ZOLA is directed by Janicza Bravo (LEMON, two episodes of Atlanta), co-writing with Jeremy O. Harris (whose play Slave Play is currently nominated for 12 Tony Awards). Bravo and cinematographer Ari Wegner (IN FABRIC) give it a beautifully sun-drenched cinema-verite (Tampa-core) kind of look, made playful with occasional storytelling gimmicks and interludes (lip-syncing Megos in the car, an obscenity-laced dressing room prayer by trans performer Ts Madison, a revisionist retelling of the events supposedly based on a Reddit thread by Stefani). Composer Mica Levi (UNDER THE SKIN) provides fairy tale harp and music box tunes between trap and dance hall beats and love songs by the ‘60s girl group the Clickettes (a.k.a. the Jaynetts, the Poppies or the Patty Cakes). It’s a compelling stylistic exercise, and I’m sure we’ll see interesting things from Bravo in the future, hopefully starring Thomas Jane.
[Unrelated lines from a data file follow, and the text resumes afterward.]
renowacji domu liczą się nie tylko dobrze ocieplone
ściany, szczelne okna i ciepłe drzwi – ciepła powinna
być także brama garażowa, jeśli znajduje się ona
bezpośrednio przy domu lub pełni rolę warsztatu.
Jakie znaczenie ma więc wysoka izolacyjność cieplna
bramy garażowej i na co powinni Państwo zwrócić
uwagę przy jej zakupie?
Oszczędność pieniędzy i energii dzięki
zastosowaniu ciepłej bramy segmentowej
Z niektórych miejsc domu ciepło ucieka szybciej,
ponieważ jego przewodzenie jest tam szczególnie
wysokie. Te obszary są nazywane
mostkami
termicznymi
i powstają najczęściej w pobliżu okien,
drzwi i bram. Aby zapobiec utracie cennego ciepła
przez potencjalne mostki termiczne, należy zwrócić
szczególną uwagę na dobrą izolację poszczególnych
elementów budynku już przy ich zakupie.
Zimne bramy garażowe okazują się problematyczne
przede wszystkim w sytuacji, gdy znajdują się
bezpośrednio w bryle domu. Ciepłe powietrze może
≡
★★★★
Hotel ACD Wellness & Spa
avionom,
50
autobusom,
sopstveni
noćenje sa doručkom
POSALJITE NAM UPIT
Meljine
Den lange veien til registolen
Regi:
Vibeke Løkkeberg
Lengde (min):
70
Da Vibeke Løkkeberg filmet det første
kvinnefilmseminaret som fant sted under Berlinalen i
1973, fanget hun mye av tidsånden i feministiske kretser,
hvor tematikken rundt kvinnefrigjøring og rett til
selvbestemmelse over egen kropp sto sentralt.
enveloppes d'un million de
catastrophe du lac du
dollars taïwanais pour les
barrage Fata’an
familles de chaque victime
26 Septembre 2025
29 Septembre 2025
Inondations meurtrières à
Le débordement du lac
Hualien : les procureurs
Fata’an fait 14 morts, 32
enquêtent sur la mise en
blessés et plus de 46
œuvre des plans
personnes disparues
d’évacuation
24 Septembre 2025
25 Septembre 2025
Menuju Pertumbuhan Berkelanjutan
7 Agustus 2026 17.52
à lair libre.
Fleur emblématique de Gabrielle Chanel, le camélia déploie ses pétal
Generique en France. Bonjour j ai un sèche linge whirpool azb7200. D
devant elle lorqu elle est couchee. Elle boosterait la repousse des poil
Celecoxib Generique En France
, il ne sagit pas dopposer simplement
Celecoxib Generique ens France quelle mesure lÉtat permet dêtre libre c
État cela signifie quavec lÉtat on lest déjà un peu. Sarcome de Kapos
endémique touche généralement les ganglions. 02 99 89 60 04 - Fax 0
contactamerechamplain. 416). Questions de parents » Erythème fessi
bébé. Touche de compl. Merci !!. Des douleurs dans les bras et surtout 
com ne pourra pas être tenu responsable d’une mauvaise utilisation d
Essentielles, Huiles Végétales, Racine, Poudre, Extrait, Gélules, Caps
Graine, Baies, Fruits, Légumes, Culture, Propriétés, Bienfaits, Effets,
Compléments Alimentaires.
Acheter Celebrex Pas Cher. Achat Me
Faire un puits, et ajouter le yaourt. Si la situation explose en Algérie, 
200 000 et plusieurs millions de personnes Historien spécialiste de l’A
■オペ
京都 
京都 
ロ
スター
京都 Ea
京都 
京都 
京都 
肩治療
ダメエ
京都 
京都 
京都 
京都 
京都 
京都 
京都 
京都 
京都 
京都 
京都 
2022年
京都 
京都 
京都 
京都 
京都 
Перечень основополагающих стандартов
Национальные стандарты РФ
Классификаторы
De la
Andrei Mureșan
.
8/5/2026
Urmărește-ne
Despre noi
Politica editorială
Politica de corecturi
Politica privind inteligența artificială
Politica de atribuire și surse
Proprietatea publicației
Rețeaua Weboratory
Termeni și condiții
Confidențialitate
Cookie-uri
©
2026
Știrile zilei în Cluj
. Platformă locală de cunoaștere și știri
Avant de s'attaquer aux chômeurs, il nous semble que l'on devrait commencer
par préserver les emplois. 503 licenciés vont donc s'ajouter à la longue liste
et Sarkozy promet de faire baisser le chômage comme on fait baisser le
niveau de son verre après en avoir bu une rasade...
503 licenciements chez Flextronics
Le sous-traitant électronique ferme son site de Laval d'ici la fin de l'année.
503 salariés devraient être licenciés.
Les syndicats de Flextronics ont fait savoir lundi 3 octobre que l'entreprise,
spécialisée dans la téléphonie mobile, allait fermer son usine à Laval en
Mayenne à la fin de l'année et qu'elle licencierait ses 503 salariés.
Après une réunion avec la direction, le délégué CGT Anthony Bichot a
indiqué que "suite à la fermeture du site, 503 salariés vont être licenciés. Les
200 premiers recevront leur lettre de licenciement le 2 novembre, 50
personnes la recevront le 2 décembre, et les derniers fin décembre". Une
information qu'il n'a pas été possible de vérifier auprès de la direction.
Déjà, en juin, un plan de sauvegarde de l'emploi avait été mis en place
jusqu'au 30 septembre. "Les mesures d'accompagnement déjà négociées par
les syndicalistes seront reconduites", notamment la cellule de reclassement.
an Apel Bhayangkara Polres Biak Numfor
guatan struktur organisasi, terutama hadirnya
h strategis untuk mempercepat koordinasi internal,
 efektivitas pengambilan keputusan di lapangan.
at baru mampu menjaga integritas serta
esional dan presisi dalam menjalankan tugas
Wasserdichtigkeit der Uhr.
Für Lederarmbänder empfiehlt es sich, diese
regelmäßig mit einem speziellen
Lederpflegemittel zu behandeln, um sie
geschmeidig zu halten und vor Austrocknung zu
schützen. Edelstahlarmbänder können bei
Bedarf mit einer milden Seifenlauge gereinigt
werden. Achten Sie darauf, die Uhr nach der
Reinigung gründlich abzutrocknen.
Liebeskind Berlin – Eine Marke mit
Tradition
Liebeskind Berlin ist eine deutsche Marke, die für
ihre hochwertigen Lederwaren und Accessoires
P.S. Here’s a fake (?) trailer for an unauthorized version from 2015 starring Saturday Night Live’s Ego Nwodim
and an adaptation made mostly with stock photos?
So this is kind of like how there was the Lifetime version of THE BLING RING before the Sofia Coppola one
September 21st, 2021 at 8:05 am
My feeling was that this movie leaned way too hard on the “based on a true story” thing to try to lend interest to a story so thin and pointless that it wouldn’t pass muster as a minor subplot in a crime novel.
And that VO narration is trying way to hard to push an attitude and style that the movie just doesn’t earn. There’s stuff where she says, like, “It would be 24 hours before I learned his name” which teases this as something important, but then later he just says it and it’s not any sort of reveal or anything that matters, really. Ditto the similar line about “it would be 24 hours before I heard her speak,” and it’s an insignificant character and nothing important happens later when she talks. It’s a bunch of empty posturing that I really didn’t get.
But I liked the directing. A lot, in places. So I’m looking forward to whatever Bravo does next.